There are moments when I feel a shred of curiosity to check in on old Forrest. My idea of this movie's badness is so extreme as to make me think sometimes that it must have been misunderstood somehow. Then the moment passes.

Finally, I wanted to share this ultimate exercise in counter-intuition:

I haven't seen Citizen Kane for many years, perhaps an older me would like it more, but I found it uninvolving when I saw it many years ago. Some of the critical praise seems to emphasize technical accomplishments (camera movement, focus things) which is pretty much not of interest to the average movie goer.
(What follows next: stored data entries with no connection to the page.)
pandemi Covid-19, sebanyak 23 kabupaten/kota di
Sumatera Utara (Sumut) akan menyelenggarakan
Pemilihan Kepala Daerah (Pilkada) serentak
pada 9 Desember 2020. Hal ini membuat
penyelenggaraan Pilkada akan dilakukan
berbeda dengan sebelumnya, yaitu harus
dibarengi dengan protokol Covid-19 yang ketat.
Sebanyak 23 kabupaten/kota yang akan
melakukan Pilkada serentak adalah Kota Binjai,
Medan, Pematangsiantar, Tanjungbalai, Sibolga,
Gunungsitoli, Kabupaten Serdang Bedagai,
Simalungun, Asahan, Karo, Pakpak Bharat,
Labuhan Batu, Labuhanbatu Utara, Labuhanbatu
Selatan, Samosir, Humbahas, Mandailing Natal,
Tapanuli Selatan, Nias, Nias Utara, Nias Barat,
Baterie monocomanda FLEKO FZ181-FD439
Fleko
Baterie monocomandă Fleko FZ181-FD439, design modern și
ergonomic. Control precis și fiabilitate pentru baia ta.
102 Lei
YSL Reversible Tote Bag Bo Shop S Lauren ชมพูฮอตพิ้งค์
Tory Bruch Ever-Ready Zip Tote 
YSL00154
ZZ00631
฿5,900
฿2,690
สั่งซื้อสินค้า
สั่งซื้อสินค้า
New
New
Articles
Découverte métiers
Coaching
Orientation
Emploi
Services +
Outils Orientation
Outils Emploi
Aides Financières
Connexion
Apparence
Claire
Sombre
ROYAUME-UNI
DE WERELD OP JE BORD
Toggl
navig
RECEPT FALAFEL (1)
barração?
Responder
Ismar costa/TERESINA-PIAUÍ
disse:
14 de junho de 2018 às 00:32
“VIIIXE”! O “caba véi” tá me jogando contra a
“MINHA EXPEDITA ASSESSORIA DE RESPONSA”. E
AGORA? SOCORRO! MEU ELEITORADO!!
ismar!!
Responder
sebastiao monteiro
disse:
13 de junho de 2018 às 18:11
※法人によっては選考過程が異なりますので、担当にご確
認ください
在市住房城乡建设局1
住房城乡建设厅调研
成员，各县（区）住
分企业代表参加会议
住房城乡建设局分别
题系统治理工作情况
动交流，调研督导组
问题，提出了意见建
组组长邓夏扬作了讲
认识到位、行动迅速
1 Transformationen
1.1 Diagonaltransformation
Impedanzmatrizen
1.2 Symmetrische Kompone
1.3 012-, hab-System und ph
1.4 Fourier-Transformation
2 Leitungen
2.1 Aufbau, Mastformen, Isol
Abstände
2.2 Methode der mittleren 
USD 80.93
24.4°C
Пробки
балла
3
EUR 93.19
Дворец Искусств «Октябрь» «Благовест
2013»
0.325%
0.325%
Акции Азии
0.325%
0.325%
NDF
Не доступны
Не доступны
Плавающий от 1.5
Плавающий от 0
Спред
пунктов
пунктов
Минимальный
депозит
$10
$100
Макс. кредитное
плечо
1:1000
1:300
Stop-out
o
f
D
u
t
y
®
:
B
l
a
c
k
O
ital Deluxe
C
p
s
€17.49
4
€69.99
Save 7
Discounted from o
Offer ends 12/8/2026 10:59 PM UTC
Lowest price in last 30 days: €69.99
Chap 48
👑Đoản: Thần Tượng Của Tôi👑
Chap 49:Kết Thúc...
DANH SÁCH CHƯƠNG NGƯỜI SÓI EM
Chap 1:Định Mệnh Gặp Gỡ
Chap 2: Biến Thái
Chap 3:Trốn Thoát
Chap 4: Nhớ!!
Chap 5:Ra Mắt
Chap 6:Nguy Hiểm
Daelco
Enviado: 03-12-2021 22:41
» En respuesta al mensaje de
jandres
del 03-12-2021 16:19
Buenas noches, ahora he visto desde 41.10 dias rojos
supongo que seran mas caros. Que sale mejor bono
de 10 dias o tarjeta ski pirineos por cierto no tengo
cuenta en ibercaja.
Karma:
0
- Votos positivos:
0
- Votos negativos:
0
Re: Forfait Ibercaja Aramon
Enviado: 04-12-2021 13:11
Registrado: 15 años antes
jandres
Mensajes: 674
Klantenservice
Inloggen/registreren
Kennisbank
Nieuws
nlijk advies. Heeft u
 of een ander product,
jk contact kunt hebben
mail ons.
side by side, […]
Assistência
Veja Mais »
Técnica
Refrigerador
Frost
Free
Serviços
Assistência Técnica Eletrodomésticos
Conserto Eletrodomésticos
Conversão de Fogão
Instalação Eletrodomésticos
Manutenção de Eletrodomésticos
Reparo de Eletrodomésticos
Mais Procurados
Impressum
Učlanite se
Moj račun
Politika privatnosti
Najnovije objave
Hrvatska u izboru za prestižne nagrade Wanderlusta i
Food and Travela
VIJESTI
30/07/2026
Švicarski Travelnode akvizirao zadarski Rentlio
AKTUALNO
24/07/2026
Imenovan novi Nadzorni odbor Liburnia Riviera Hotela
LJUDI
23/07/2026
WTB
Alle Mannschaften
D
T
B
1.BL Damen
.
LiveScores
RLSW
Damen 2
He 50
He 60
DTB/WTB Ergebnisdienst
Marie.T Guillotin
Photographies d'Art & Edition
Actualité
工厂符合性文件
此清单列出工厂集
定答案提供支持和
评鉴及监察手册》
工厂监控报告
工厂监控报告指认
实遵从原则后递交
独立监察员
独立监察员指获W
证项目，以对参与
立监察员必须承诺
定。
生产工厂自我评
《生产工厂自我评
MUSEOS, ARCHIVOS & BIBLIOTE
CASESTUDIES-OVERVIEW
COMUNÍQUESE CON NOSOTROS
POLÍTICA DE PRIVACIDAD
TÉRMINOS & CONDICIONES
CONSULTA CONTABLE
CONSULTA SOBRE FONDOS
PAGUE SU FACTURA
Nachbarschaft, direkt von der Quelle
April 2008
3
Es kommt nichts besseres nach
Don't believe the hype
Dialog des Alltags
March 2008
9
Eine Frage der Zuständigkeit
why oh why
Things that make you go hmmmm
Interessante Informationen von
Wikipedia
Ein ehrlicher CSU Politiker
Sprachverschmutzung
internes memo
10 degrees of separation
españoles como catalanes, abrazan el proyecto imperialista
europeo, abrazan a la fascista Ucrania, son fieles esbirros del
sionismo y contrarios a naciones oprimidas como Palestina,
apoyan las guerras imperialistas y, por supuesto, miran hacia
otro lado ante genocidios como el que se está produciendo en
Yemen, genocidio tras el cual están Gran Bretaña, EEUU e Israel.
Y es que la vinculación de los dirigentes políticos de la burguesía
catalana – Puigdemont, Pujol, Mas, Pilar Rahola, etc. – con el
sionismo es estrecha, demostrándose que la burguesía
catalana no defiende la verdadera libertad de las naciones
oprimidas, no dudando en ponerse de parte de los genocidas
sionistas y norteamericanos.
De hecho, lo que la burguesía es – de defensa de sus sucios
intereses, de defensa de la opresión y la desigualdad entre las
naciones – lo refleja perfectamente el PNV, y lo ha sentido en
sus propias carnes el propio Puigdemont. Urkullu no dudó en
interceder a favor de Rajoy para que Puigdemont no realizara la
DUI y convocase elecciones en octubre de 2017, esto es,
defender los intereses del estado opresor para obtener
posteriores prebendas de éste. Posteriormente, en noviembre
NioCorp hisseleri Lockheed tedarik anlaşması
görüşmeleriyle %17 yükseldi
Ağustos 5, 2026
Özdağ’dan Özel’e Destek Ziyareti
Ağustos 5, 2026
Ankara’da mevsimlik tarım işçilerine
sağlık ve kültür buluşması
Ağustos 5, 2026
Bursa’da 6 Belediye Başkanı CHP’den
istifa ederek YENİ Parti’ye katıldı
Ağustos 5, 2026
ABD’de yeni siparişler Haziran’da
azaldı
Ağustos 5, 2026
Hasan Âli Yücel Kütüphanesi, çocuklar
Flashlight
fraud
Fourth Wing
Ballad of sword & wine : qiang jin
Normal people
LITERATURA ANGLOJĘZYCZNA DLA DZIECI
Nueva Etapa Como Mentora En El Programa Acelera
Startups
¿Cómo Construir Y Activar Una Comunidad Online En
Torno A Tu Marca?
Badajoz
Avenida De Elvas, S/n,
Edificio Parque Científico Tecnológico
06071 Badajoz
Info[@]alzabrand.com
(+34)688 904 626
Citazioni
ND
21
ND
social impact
I first saw Citizen Kane in my late twenties. I was a teaching assistant in a course where it was on the syllabus. I had to be ready to field questions and grade papers about it, so I was watching it in large part out of duty, and looking at it in large part as a work of art whose greatness was beyond doubt. (Which didn't really distinguish me from anyone watching it for the first time with an awareness of this reputation.) So it was decided ahead of time that I would find it a masterpiece. Under these circumstances, it can feel very much as though your own discernment, rather than the object of your scrutiny, is what's actually under scrutiny. And yet I think this effect is more pronounced for some acknowledged masterpieces than others. Watching, say, Grand Illusion or All About Eve for the first time, any self-consciousness I might have felt about my responses was soon extinguished by absorption. Not so for Kane.

As I told the reader who sent it, the Kane comment also reminded me of a memorable scene in The Sopranos, when Carmela gets her lady friends together for a movie club in the Sopranos' cushy home theater. For the kickoff, they watch Citizen Kane. It's Carmela's pick; she opens the evening with some critics' comments about the greatness of the movie, and the lights go down. When they come up again, everyone looks at each other rather blankly, halfheartedly attempts to discuss the movie's merits and flaws ("So it was the sled? He shoulda told somebody"; "That guy was so conceited"), and moves on eagerly to neighborhood gossip. Apart from any parallels between Kane and Tony Soprano, the scene appeared to mock the mob wives crowd for emerging from a masterpiece so pristinely unmoved. Hell, I laughed at them. But since my experience of the movie was so heavily weighed upon by its elephantine reputation, I'm not certain, in retrospect, I should have felt quite so superior. At the very least, I'm envious of their opportunity to view the movie relatively baggage-free.